AIM OF THE EXERCISE: Using the word "Anggrek" as the filter, copy each matching line from the records.

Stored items
____________

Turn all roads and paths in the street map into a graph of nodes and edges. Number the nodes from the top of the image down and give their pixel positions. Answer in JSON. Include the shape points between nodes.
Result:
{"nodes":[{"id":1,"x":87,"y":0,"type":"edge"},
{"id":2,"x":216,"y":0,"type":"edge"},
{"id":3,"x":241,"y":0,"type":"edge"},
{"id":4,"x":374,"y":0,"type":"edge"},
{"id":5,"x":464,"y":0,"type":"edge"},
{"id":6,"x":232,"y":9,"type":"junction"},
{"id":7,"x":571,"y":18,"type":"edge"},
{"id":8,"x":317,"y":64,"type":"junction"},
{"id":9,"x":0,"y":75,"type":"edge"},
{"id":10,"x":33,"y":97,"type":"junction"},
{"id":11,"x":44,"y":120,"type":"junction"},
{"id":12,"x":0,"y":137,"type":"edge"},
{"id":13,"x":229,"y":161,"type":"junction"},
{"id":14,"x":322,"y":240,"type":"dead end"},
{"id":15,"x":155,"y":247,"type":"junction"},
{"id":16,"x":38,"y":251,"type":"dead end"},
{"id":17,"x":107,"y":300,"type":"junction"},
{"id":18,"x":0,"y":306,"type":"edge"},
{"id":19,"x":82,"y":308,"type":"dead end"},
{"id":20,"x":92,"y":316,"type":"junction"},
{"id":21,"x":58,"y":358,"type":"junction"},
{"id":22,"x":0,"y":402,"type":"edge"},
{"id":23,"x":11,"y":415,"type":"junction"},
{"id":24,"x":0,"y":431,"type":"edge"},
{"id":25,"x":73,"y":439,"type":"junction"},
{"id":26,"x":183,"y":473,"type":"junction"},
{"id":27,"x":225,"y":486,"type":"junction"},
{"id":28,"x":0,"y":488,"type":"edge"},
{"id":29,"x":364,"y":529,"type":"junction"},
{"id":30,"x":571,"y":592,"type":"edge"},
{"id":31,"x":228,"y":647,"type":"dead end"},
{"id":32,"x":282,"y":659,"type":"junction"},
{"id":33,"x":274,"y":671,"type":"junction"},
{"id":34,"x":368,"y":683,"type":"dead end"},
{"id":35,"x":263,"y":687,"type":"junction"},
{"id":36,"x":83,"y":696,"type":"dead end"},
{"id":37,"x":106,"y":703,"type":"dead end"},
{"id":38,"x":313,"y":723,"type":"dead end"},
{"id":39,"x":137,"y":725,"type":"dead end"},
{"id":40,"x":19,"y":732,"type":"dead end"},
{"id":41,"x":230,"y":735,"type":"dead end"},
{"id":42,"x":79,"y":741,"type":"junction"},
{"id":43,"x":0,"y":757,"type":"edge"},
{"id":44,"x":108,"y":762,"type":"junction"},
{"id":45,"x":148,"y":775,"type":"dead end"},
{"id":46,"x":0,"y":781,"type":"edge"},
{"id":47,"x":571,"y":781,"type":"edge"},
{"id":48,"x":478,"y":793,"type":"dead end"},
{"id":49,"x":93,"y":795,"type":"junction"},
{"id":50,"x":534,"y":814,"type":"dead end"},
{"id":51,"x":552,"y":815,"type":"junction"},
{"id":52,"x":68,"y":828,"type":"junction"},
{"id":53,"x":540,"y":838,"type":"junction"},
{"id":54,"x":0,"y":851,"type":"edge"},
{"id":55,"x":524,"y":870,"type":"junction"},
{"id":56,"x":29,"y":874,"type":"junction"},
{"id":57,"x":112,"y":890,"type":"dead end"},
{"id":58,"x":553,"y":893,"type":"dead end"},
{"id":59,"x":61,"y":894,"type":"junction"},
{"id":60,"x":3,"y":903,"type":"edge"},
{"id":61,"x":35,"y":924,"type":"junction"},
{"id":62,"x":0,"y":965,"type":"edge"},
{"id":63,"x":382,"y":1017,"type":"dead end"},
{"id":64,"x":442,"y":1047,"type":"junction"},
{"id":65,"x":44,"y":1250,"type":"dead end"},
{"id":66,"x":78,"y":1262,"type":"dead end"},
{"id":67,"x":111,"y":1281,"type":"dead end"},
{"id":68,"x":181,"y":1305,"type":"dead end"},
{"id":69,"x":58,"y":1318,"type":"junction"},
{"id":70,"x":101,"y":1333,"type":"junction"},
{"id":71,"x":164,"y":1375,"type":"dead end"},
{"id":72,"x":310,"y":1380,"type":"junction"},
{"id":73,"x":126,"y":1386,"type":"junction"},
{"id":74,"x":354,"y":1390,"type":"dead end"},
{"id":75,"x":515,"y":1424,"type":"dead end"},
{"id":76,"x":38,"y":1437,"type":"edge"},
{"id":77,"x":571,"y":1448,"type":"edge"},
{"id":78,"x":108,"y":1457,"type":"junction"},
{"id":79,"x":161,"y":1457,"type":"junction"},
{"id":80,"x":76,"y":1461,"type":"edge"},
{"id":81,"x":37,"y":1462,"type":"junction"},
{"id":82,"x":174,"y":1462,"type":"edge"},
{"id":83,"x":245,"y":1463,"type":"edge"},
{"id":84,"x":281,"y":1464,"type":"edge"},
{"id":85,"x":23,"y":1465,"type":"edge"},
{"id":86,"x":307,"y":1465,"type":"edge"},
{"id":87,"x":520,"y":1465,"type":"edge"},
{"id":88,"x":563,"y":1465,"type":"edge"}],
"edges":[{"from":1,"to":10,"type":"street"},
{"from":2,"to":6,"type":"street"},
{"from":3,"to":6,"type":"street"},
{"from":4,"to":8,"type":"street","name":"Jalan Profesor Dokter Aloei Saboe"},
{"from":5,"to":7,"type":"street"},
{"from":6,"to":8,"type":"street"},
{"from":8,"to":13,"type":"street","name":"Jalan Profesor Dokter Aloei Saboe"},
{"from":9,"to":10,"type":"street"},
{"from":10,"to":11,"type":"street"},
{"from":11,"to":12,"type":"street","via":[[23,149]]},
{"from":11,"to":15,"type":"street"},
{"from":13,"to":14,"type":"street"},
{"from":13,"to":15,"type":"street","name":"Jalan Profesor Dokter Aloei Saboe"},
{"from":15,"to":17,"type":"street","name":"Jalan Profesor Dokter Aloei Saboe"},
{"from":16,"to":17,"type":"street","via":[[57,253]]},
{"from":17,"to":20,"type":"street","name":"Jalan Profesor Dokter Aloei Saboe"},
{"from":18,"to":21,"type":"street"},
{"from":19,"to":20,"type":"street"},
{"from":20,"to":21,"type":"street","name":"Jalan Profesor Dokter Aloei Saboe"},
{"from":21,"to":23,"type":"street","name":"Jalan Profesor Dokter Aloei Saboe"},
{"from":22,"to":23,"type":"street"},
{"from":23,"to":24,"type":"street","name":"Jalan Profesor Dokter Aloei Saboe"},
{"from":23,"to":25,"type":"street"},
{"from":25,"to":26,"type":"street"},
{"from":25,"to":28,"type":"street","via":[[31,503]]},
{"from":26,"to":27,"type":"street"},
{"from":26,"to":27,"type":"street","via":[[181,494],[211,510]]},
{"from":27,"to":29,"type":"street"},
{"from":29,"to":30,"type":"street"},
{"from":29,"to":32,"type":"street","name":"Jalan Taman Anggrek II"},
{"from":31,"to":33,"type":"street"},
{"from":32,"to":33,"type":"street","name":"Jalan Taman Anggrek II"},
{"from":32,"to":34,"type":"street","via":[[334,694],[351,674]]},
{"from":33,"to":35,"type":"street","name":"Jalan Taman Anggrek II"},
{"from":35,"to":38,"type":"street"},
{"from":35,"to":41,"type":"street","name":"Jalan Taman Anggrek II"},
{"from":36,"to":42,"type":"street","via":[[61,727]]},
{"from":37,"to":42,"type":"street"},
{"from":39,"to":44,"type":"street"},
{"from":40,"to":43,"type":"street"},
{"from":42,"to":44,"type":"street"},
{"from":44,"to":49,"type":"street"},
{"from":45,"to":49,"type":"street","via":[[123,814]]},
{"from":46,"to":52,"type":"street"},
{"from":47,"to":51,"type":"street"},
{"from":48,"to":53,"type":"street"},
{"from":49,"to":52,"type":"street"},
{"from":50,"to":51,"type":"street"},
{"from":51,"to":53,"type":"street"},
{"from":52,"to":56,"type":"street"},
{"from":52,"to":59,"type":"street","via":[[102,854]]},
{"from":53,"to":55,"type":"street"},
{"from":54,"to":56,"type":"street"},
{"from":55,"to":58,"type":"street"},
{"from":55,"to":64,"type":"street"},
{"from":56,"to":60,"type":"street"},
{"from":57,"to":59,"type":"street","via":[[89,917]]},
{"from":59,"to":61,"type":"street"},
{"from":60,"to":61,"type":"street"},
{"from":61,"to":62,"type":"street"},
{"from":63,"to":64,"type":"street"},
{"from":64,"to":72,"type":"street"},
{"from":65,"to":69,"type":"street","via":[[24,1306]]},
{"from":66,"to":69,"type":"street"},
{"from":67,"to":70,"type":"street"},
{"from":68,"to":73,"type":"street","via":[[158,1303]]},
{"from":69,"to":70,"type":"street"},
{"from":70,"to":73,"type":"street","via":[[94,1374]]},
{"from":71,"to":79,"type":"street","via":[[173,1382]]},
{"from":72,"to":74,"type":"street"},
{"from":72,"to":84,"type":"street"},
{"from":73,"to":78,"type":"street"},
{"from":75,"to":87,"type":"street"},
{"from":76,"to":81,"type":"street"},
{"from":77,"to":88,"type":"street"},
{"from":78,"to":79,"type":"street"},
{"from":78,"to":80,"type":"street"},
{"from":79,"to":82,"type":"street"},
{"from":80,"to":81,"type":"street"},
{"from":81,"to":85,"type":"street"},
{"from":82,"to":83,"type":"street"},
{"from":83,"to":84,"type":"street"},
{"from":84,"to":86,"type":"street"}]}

____________

EXERCISE ANSWER:
{"from":29,"to":32,"type":"street","name":"Jalan Taman Anggrek II"},
{"from":32,"to":33,"type":"street","name":"Jalan Taman Anggrek II"},
{"from":33,"to":35,"type":"street","name":"Jalan Taman Anggrek II"},
{"from":35,"to":41,"type":"street","name":"Jalan Taman Anggrek II"},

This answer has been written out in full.